Robbie Williams hizo una dolorosa confesión sobre su vida sexual
Aquellos artistas que han sido catalogados como símbolos sexuales en los primeros años del nuevo siglo tienen diferentes presentes en ese aspecto. Este es el caso de Robbie Williams, que en una entrevista hizo una dolorosa confesión sobre su vida sexual.
Junto a su esposa, la actriz de nacionalidad turca y estadounidense Ayda Field, el cantante de 49 años participó en un reportaje con el medio The Sun donde se dio el lujo de ventilar algunas cuestiones de la pareja en un tono bastante jocoso. Principalmente cuando sentenció: “Casi no tenemos sexo”.
“Todo el mundo sabe que no hay sexo después del matrimonio. Esa es una gran verdad”, arrancó Robbie, pero profundizó más en su situación y hasta que tuvo que recurrir a hormonas. “Tomé testosterona por un tiempo para combatir la depresión, pero, debido a que soy un adicto, tuve que dejar de hacerlo. Obtuve estos enormes hombros cuadrados y comencé a parecer un patovica”, recordó.
Sin embargo, esas épocas fueron bien fogosas con su esposa. “El sexo que tuvimos cuando tomaba testosterona fue increíble; lo hacíamos todo el tiempo. Éramos insaciables. No podíamos quitarnos las manos de encima”, reconoció y se sinceró: “Extraño eso. Ese fue un período divertido”.
Aunque sí se encargó de aclarar que no están completamente asexuados. “Ahora, a veces, Ayda se gira hacia mí en el sofá y me dice: ‘Deberíamos tener sexo’, y yo estoy sentado, comiendo una mandarina, y simplemente me encojo de hombros. Entonces, ya sabes, a veces lo intentamos”, explicó.

Mientras tanto, Field se tomó un momento para marcar una diferencia que hace que la vida que lleva con su esposo sea de felicidad. “Creo que la gente confunde sexo con intimidad.
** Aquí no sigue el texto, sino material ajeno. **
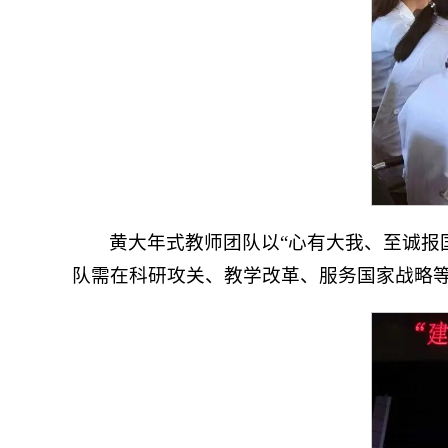
黄大年式教师团队以“心有大我、至诚报
队需在科研攻关、教学改革、服务国家战略等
Siempre nos abrazamos y besamos, nos tomamos de la mano y nos tocamos cuando estamos viendo la televisión en el sofá, o una película, o lo que sea. La intimidad es un elemento importante y significativo del amor. Rob y yo estamos en la misma página. Estamos felices”.
La pareja está unida en matrimonio desde 2010 y ya tiene cuatro hijos, y Ayda les aduce la disminución abrupta de la sexualidad marital, y hasta ya no recuerda la última vez que se acostó con Robbie “a la misma hora”. Sin embargo, así como están, viven felices.